Nordic American Tankers Limited (NAT) publishes its Q4 2012 financial report.
Extracts from the report follow:
In 2012, NAT improved its relative position within the industry despite a weak market. By retaining a strong balance sheet throughout 2012, NAT is able to consider expanding its fleet at a time when tankers are at historically attractive price levels.
Nordic American has one type of vessel only - the Suezmax size tankship which can carry one million barrels of oil. The Suezmax vessel is highly versatile, able to be utilized on most long-haul trade routes. A homogenous fleet streamlines operating and administration costs, which helps keep cash-breakeven point low.

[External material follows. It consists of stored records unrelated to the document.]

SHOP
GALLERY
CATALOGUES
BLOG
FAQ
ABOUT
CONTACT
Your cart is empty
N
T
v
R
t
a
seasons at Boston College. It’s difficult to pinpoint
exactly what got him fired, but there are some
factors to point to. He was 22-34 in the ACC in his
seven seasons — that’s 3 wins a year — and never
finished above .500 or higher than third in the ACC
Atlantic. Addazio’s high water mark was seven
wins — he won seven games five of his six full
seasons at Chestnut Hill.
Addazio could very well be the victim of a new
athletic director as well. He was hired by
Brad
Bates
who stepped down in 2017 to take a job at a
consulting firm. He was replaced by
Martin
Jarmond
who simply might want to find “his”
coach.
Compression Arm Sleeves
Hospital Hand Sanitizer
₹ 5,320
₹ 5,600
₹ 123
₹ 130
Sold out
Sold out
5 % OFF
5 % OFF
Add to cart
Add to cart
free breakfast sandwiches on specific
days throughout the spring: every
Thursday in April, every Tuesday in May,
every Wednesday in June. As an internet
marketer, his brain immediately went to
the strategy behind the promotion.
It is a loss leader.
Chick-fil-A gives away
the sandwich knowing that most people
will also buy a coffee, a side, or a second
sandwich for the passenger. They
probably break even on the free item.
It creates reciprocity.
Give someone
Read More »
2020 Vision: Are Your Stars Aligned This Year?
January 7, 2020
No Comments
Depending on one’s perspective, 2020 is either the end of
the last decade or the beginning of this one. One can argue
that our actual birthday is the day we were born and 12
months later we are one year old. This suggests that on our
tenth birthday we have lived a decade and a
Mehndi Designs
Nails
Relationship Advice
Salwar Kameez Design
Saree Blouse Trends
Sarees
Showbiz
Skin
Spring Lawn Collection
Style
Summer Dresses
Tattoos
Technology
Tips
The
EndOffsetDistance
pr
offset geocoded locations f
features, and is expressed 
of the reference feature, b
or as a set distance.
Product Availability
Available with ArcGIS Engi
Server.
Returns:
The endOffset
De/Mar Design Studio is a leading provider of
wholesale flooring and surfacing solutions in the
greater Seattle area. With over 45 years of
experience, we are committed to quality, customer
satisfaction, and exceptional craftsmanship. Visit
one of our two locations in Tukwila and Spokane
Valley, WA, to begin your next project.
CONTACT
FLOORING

As announced last month, NAT is paying a dividend of $0.16 a share for the fourth quarter 2012. Operating cash flow for the fleet was $17.5 million for 2012. During 4Q 2012 the operating cash flow was -$1.1 million. The transportation sector, which is important for the tanker industry, shows a very strong development in the Far East. As an example, new passenger car sales in China increased from 3.9 million units in 2005 to 15.4 million in 2012. This is positive for the tanker industry.
NAT achieved an average daily rate of $10,700 during 4Q2012. Rates achieved in the same period last year were around $12,000 per day. When the market turns, which may happen quickly, the dividend can be expected to increase. Our fleet is in excellent technical and operational condition, and NAT has the financial resources to maintain it that way.
As a matter of policy, the Company has always kept a strong balance sheet with low net debt and a focus on limiting the Company's financial risk. This policy will continue. The new non-amortizing credit facility maturing in the autumn of 2017 creates a good base for long term planning.